Open Source may be a good option, but there are many commercial options such as Micro Strategy which give their full functionality for a given number of licences before having to pay license fees. SAP Business Objects online has a very low per user per month pricing where you don’t have worry about the hardware infrastructure. There are many possibilities to consider.
March 5, 2012 | Leave a Comment
I ran across an interesting issue the other day while developing a new report for a client from their data warehouse. As I was going through the validation process, I discovered that there were two pieces of data in some of the records that didn’t agree, yet by definition (on the surface at least) they should have.
The specific example was a college student with a term registration status of “first time student” in the “2009 Fall” term (as opposed to “returning” which is assigned to subsequent registration terms), yet the student had an entry term cohort value of “2001 Fall”. The entry term cohort value didn’t match the term value selected in my query of “first time” students registered in “2009 Fall”.
How could this happen? How could the data ended up this way in the data warehouse? A quick data validation query showed a clear discrepancy on about 10% of records where the student had a “first time” term registration status, but that registration term was not their entry cohort term.
Further research and discussion with the client revealed that their business process dictates that after certain periods of absence the student is required to reapply and therefore be treated as a “first time student” again, even though the student’s original entry term cohort value is not change manually or automatically. So what should be used to query for those entering for the first time? The Registration Status? or the Entry Cohort? Each returns slightly different values. The question is now before the data governance team as to what to do with the “Entry Cohort” values in this case and what the impact is of making a business rule change given the apparent conflict of definition between these two data elements and the different purposes they serve, often for different business units at the college.
Ultimately, it raises the question about what to do about the data in the data warehouse. Should it be changed? Or should it be left as is? It is an interesting dilemma that could apply to even simpler scenarios where data may have been entered incorrectly like the student ethnicity and a week later it is corrected. The data warehouse will capture these data changes and show the student with the “incorrect” ethnicity for that period of time. If a report showing the breakdown of students by ethnicity is requested for that very time period, the report would be “incorrect”.
This caused me to do some thinking and searching for other people’s wisdom on this topic. It seems there is no clear consensus on the best approach with pros and cons on both sides. In the first example I came across, there is a way this type of discrepancy can be captured in data quality exception reports during ETL and either fixed to match an agreed upon business rule or left to the business users to review and implement manually in the source transaction system to flow into the warehouse during the next load. The second example however has no automated way of correcting since there is no way for the system to truly know what the correct data value should be.
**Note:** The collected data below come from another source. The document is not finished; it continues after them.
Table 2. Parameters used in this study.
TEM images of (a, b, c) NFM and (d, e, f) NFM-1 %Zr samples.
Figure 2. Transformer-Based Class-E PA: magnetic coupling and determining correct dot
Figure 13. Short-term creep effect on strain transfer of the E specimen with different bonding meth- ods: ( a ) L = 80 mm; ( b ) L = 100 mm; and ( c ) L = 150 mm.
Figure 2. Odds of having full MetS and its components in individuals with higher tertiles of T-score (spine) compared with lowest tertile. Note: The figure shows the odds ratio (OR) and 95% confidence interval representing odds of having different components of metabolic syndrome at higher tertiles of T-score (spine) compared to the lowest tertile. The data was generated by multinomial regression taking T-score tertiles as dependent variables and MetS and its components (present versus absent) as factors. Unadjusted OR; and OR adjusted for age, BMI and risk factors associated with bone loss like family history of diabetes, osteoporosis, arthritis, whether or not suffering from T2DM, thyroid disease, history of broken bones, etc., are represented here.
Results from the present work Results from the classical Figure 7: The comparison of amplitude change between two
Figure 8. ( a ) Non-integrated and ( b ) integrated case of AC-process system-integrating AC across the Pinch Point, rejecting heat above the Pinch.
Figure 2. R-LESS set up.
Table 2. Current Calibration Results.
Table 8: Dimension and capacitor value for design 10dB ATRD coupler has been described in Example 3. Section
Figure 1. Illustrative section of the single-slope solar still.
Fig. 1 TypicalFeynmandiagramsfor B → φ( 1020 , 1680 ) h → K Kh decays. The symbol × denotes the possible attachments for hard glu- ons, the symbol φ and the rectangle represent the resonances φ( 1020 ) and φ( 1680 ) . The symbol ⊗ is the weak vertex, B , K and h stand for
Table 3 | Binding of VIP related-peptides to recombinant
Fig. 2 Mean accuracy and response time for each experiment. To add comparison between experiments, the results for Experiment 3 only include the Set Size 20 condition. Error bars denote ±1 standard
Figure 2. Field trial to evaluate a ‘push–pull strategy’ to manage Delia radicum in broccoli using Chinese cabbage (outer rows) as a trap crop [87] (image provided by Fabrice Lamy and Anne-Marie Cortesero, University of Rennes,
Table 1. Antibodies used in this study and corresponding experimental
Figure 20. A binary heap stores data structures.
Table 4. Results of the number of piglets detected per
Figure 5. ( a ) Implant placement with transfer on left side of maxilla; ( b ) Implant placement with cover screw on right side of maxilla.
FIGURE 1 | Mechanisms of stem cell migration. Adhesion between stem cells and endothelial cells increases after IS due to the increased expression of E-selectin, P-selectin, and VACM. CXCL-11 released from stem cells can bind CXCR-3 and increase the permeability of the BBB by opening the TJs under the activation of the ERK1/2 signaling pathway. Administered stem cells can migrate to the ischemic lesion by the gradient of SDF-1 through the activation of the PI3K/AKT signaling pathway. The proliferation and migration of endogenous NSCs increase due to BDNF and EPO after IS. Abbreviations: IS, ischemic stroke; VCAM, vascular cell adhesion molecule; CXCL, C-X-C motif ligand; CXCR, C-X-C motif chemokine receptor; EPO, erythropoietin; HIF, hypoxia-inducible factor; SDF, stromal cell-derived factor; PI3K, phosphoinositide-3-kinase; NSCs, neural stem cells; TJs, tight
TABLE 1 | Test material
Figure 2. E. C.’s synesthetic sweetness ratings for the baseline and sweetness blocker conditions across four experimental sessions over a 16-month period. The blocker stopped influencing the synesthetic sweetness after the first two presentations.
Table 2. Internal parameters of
The decision to correct data anomalies of this nature depends somewhat on the business requirements and the general philosophy on data quality. There is a distinct argument for saying “leave it as is since the warehouse is meant to represent the historical state of transaction data and the errors will not create a variance to change decisions made by analysis of that data”. Others argue that data warehouses are meant to provide as clean an inputs to business decisions and should be cleaned when known to be wrong. This blog post has a good summary of the perspectives with thoughts from some of the founders of data warehousing Ralph Kimball and Bill Inmon.
What do you think? I’d be interested in your comments and experiences.